(Beginning of Input data)
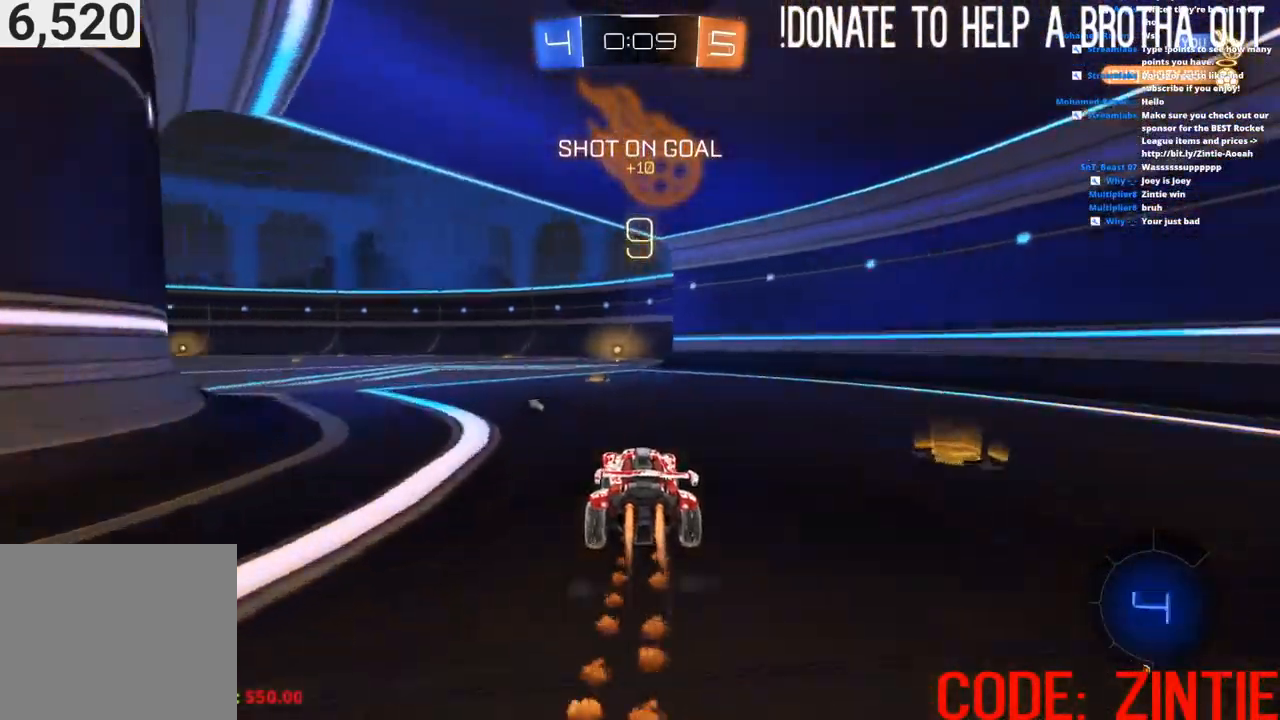
{"buttons": ["CIRCLE", "TRIANGLE", "R2"], "left_stick": "center", "right_stick": "center", "events": [[17, "left_stick", "center"], [317, "left_stick", "right"], [383, "left_stick", "center"], [417, "TRIANGLE", "down"]]}
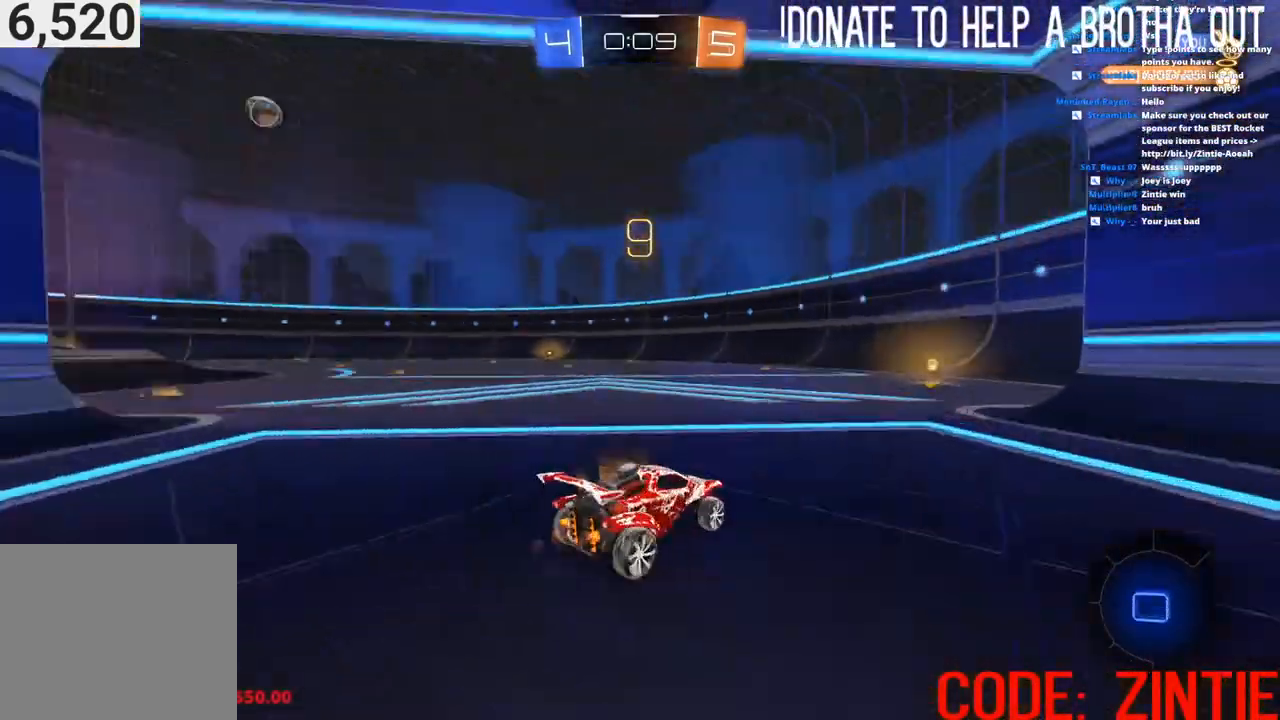
{"buttons": ["R2"], "left_stick": "center", "right_stick": "center", "events": [[17, "TRIANGLE", "up"], [467, "CIRCLE", "up"]]}
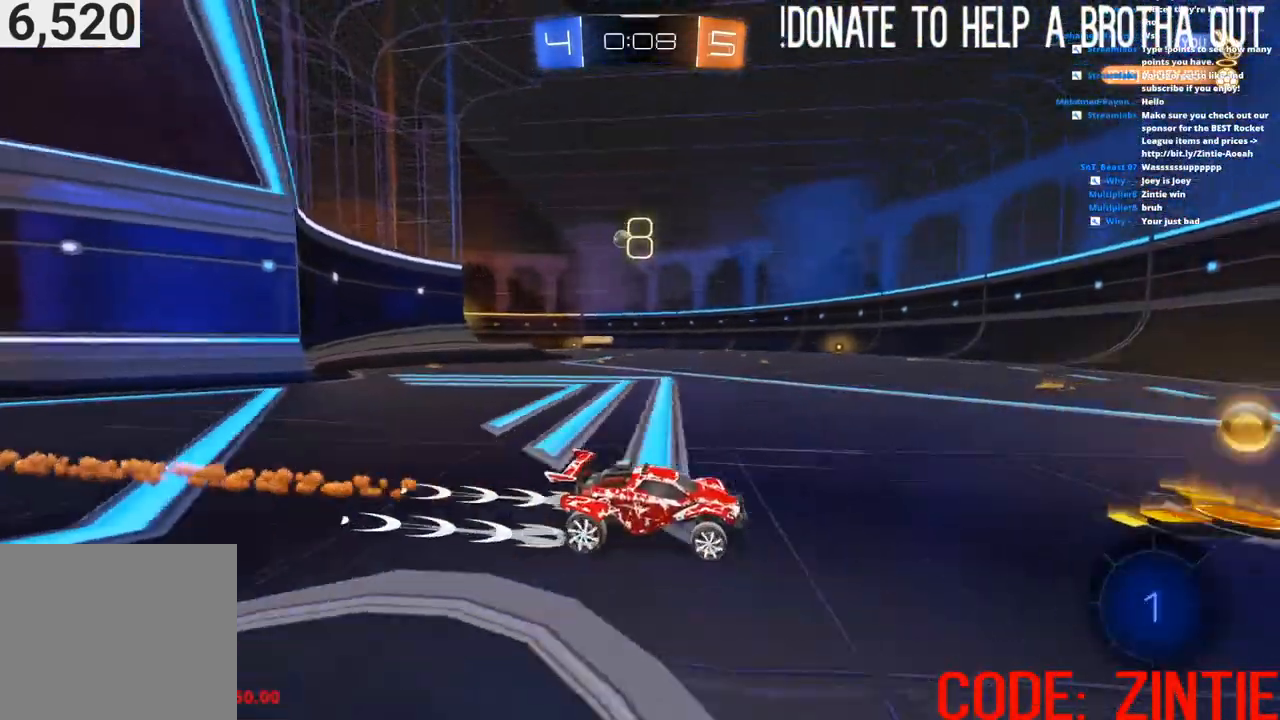
{"buttons": ["L1"], "left_stick": "left", "right_stick": "center", "events": [[83, "L2", "down"], [150, "R2", "up"], [250, "left_stick", "left"], [367, "L1", "down"], [400, "L2", "up"]]}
(End of Input data)
Exercise brief: Hand back the data above exactly, with no images.

Response for this exercise:
{"buttons": ["CIRCLE", "TRIANGLE", "R2"], "left_stick": "center", "right_stick": "center", "events": [[17, "left_stick", "center"], [317, "left_stick", "right"], [383, "left_stick", "center"], [417, "TRIANGLE", "down"]]}
{"buttons": ["R2"], "left_stick": "center", "right_stick": "center", "events": [[17, "TRIANGLE", "up"], [467, "CIRCLE", "up"]]}
{"buttons": ["L1"], "left_stick": "left", "right_stick": "center", "events": [[83, "L2", "down"], [150, "R2", "up"], [250, "left_stick", "left"], [367, "L1", "down"], [400, "L2", "up"]]}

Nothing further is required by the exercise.